Abstract
A series of prodrugs of 2´, 3´-dideoxyinosine (didanosine, ddI) were
synthesized in an effort to alter different pharmacokinetic properties. The 5`OH function of ddI was esterified with three different carboxylic diacids. The diacids used was adipic acid, azelaic acid, dodecanedioic acid. The synthesis was optimized in order to develop a high yielding and regioselective synthesis.
Protein binding studies, using ultrafiltration, showed an increased protein binding compared to ddI itself. The relative protein binding for ddI was determined to 5 %. The relative binding for the ddI-derivatives were determined to 8-76% dependent on the length of the aliphatic chain.
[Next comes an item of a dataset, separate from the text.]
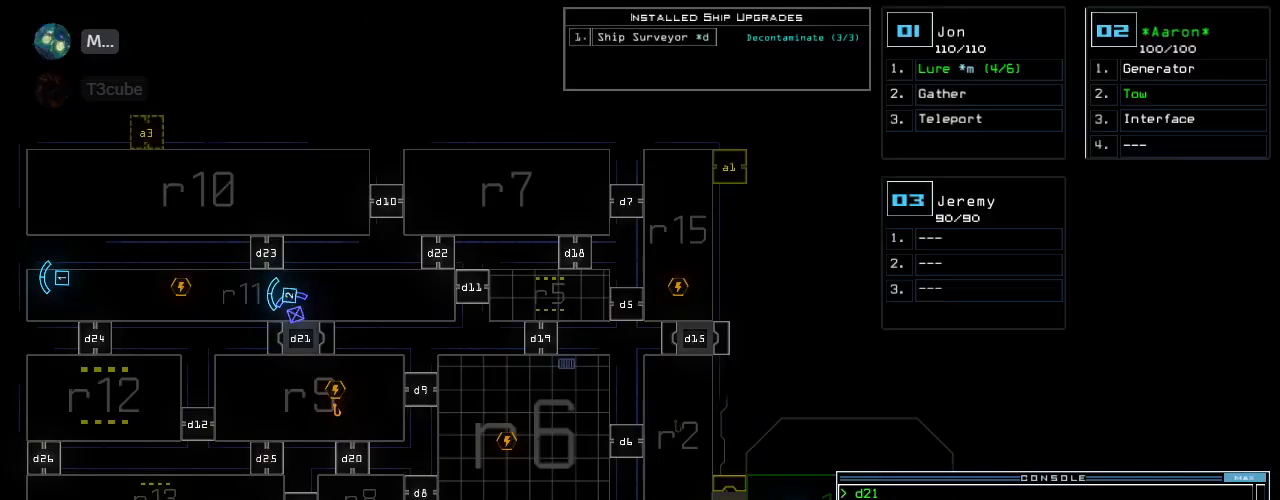
{"keys": [], "events": []}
A high-performance liquid chromatography (HPLC)-tandem mass
spectrometry method for the quantitative determination of ddI in rat plasma has been developed and partly validated. The biological samples were prepared using solid phase extraction.
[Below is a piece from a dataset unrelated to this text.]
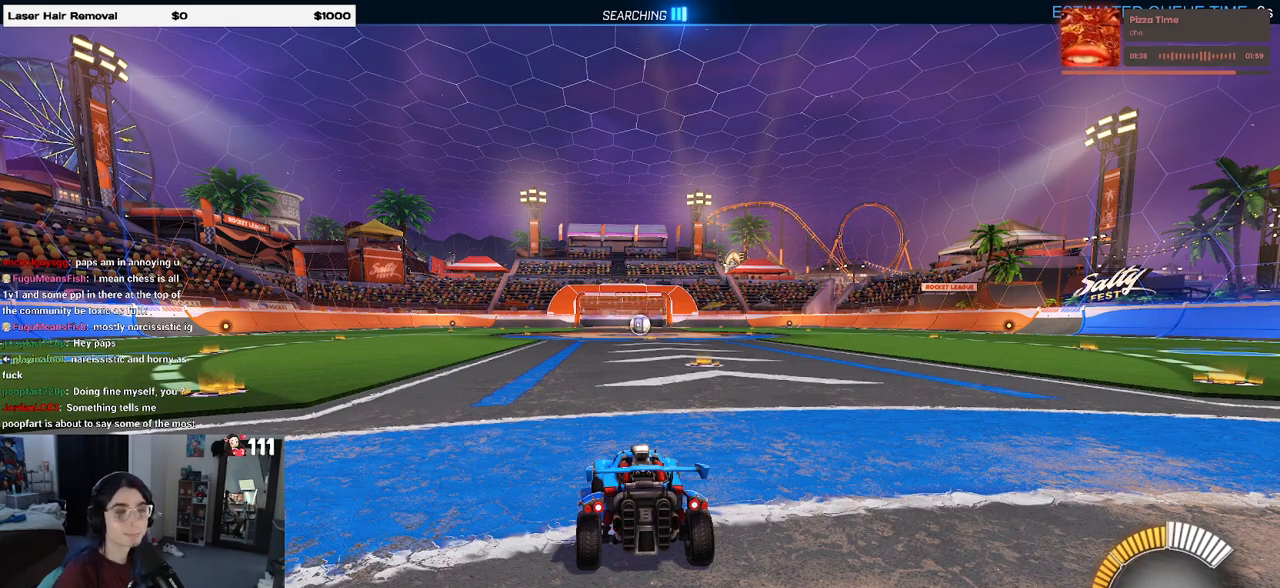
Gameplay with a controller (PlayStation layout); each line is a JSON object with the inputs held at the frame after it. "events" lists button and stick changes between this image and that frame as [ms after this image, input, new state], when the widget could be followed in between.
{"buttons": [], "left_stick": "center", "right_stick": "center", "events": [[150, "TRIANGLE", "down"], [283, "TRIANGLE", "up"]]}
The bioanalytical method was used to determine a pharmacokinetic profile after an i.v injection of ddI or ddI-prodrug in rats. The concentration of ddI deriving from ddI it self or ddI deriving from the azelaic acid monoester prodrug was followed as a function of time. The pharmacokinetic study showed that the azelaic acid monoester derivative of ddI was rapidly metabolized to ddI, probably quantitatively within 5 minutes.